Being lied to is my big hot button, but it doesn't mean the liar is necessarily doing the wrong thing, for them. It just means they felt they had to lie about it.

I think you need to clear the air about the lying before you can even think about Christmas. I think you need to have a face to face conversation about things, tell your sister how you feel.

Then - and only once the dust has settled from that - can you discuss Christmas. I think she's being a bit daft if she thinks Christmas will just continue as normal but with a different 'dad'. Won't he want to see his own children? Won't your DN's want to see their dad too?
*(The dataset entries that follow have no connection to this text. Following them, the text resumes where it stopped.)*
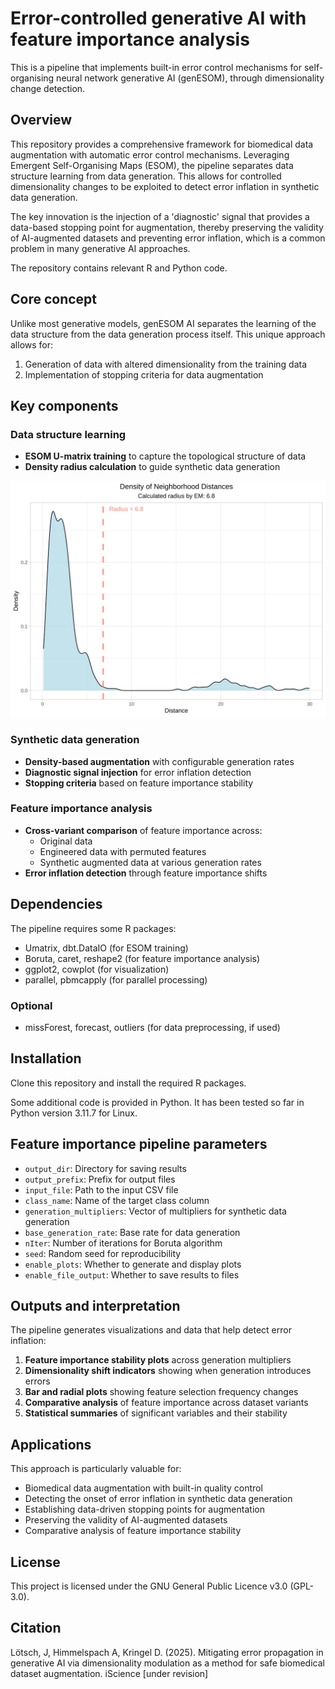 # Error-controlled generative AI with feature importance analysis

This is a pipeline that implements built-in error control mechanisms for self-organising neural network generative AI (genESOM), through dimensionality change detection.

## Overview

This repository provides a comprehensive framework for biomedical data augmentation with automatic error control mechanisms. Leveraging Emergent Self-Organising Maps (ESOM), the pipeline separates data structure learning from data generation. This allows for controlled dimensionality changes to be exploited to detect error inflation in synthetic data generation.

The key innovation is the injection of a 'diagnostic' signal that provides a data-based stopping point for augmentation, thereby preserving the validity of AI-augmented datasets and preventing error inflation, which is a common problem in many generative AI approaches.

The repository contains relevant R and Python code.

## Core concept

Unlike most generative models, genESOM AI separates the learning of the data structure from the data generation process itself. This unique approach allows for:

1. Generation of data with altered dimensionality from the training data
2. Implementation of stopping criteria for data augmentation

## Key components

### Data structure learning
- **ESOM U-matrix training** to capture the topological structure of data
- **Density radius calculation** to guide synthetic data generation

<img src="./neighborhood_distances.svg">

### Synthetic data generation
- **Density-based augmentation** with configurable generation rates
- **Diagnostic signal injection** for error inflation detection
- **Stopping criteria** based on feature importance stability

### Feature importance analysis
- **Cross-variant comparison** of feature importance across:
  - Original data
  - Engineered data with permuted features
  - Synthetic augmented data at various generation rates
- **Error inflation detection** through feature importance shifts

## Dependencies

The pipeline requires some R packages:

- Umatrix, dbt.DataIO (for ESOM training)
- Boruta, caret, reshape2 (for feature importance analysis)
- ggplot2, cowplot (for visualization)
- parallel, pbmcapply (for parallel processing)

### Optional
- missForest, forecast, outliers (for data preprocessing, if used)

## Installation

Clone this repository and install the required R packages. 

Some additional code is provided in Python. It has been tested so far in Python version 3.11.7 for Linux.


## Feature importance pipeline parameters

- `output_dir`: Directory for saving results
- `output_prefix`: Prefix for output files
- `input_file`: Path to the input CSV file
- `class_name`: Name of the target class column
- `generation_multipliers`: Vector of multipliers for synthetic data generation
- `base_generation_rate`: Base rate for data generation
- `nIter`: Number of iterations for Boruta algorithm
- `seed`: Random seed for reproducibility
- `enable_plots`: Whether to generate and display plots
- `enable_file_output`: Whether to save results to files

## Outputs and interpretation

The pipeline generates visualizations and data that help detect error inflation:

1. **Feature importance stability plots** across generation multipliers
2. **Dimensionality shift indicators** showing when generation introduces errors
3. **Bar and radial plots** showing feature selection frequency changes
4. **Comparative analysis** of feature importance across dataset variants
5. **Statistical summaries** of significant variables and their stability

## Applications

This approach is particularly valuable for:

- Biomedical data augmentation with built-in quality control
- Detecting the onset of error inflation in synthetic data generation
- Establishing data-driven stopping points for augmentation
- Preserving the validity of AI-augmented datasets
- Comparative analysis of feature importance stability

## License

This project is licensed under the GNU General Public Licence v3.0 (GPL-3.0).

## Citation

 Lötsch, J, Himmelspach A, Kringel D. (2025). Mitigating error propagation in generative AI via dimensionality modulation as a method for safe biomedical dataset augmentation. iScience [under revision]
It won't just be a replay of your 'normal' family Christmases.

Although wrt that, I'd be tempted to do as much as possible to make things normal for your DNs which may mean sucking up a little bit of distaste at who is sat round your Christmas table.

Hullygully · 18/09/2013 11:33

If you have a r'ship with her ex dp and feel bad for him, it is perfectly reasonable t say that while her life is none of your business and you love her dearly, you feel that this first xmas post-breakup it would be cruel to the ex for you to host the new dp.

MotherofBear · 18/09/2013 11:34

I think if you say no to him coming to yours at Christmas, then he will feel rejected and disliked from the start. I completely understand what you are saying and how you feel - I loathe being lied to myself. But your issue is with your sister, not her new man. It may be something that turns into a long or even permanent relationship, and if things start off awkwardly between you and the new guy, then that could carry on in the future.

I would say yes to him coming, and if he does end up coming along (they may not even still be together then!), then treat him just as you would any new person in your sister's life.

You have a few months before Christmas to clear the air with your sister. Maybe you could text her that he can come, but you would like to talk to her in person about a few things very soon.